GOAL OF THE EXERCISE:
Extend the court memorandum on the DeMicco residence dispute, picking up right after its last sentence.

*** Opening TEXT ***

Demicco v. William Milo Barnum Assoc., No. Cv 950149236s (Oct. 28, 1996)

[EDITOR'S NOTE: This case is unpublished as indicated by the issuing court.] MEMORANDUM DATED OCTOBER 28, 1996 FACTS

The plaintiffs, Toby DeMicco and Cecelia DeMicco, filed a twenty count revised complaint on March 21, 1996, relating to the design and construction of their new residence on Lot #4, Farwell Lane, Greenwich, Connecticut. The revised complaint alleges that on or about October 3, 1990, the plaintiffs entered into a contract with the defendant, William Milo Barnum Associates, Inc. (hereinafter referred to as "William Milo Barnum"), for William Milo Barnum's design preparation of plans and specifications, production of working drawings, preparation of contract for construction, supervision and job administration for their new residence. Plaintiffs also allege that, as the architect for the CT Page 8781 construction, William Milo Barnum was obligated to assist them in awarding contracts for construction. The revised complaint also names as defendants Franco Brothers, Inc., the general contractor for the project, and Greenwich Roofing and Sheet Metal Works, Inc., the roofing subcontractor for the project.

*** Closing TEXT ***
*** Opening PROVIDED DATA ***

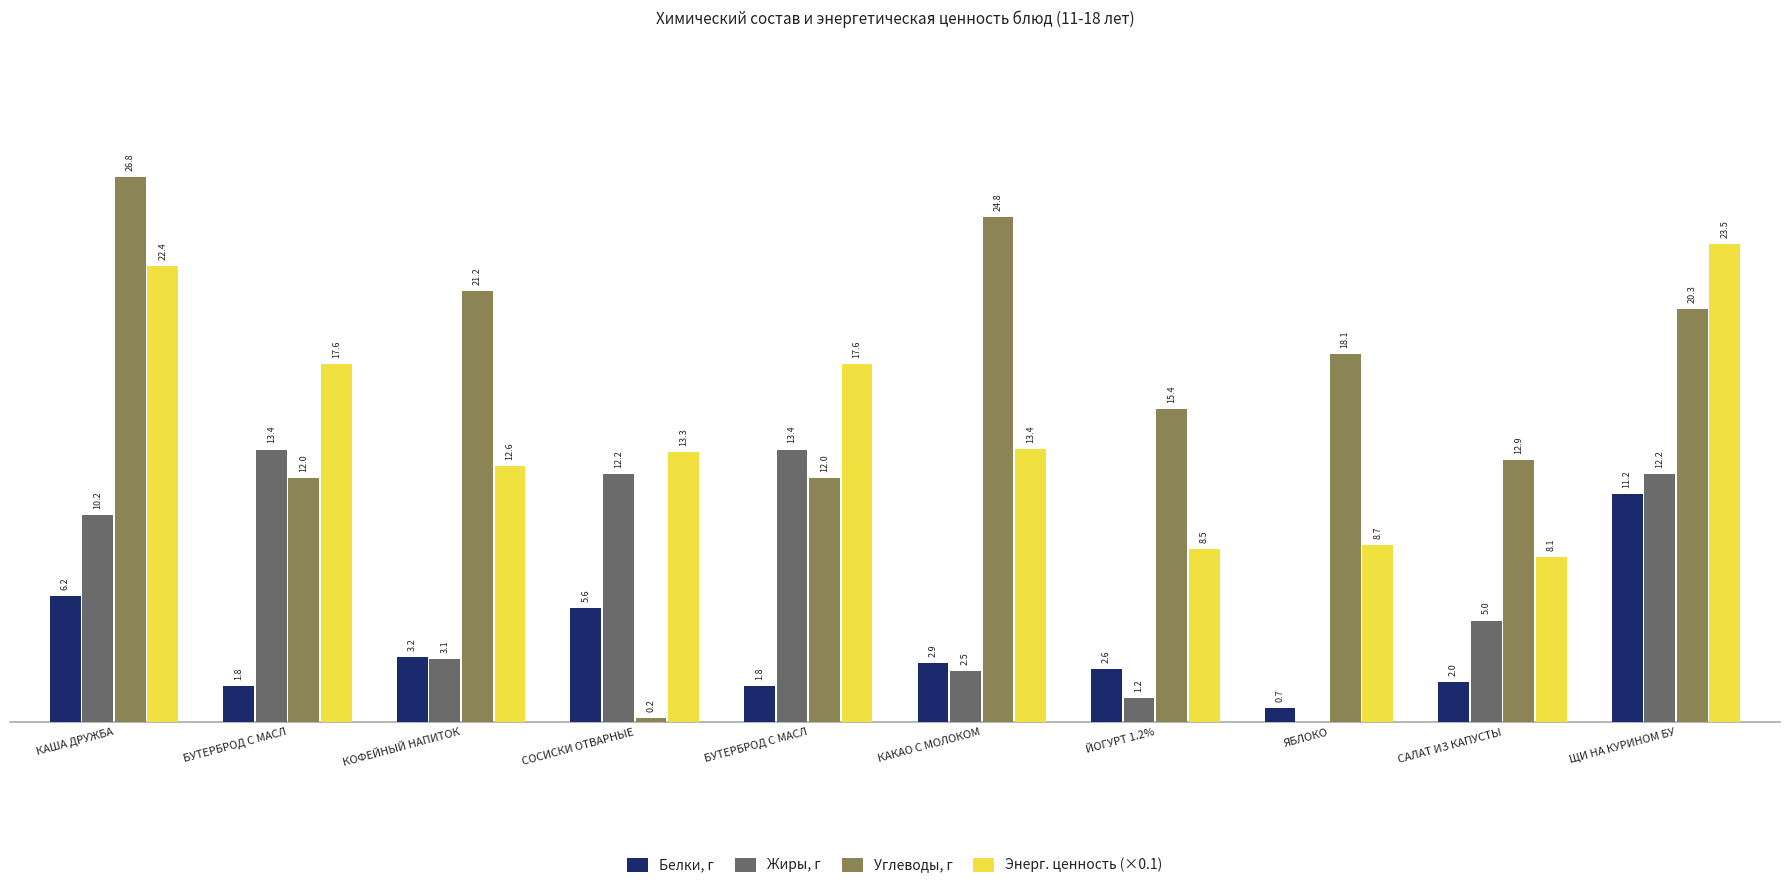

Where is Белки, г nearest to the value 5?

СОСИСКИ ОТВАРНЫЕ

*** Closing PROVIDED DATA ***

WRITTEN REPLY:
The plaintiffs' claims against William Milo Barnum are in eight counts: (1) breach of contract, First Count; (2) breach of express warranty provided under General Statutes § 47-117, Second Count: (3) breach of implied warranties provided under General Statutes §§ 47-118 through 47-121, Third Count; (4) negligence, Fourth Count; (5) fraudulent misrepresentation, Fifth Count; (6) fraudulent nondisclosure, Sixth Count; (7) unfair trade practices, Seventh Count; and (8) civil conspiracy. Twentieth Count. William Milo Barnum filed a motion to strike the Second, Third, Sixth, Seventh and Twentieth Counts of the plaintiffs' revised complaint. The plaintiffs filed a memorandum in opposition on July 31, 1996.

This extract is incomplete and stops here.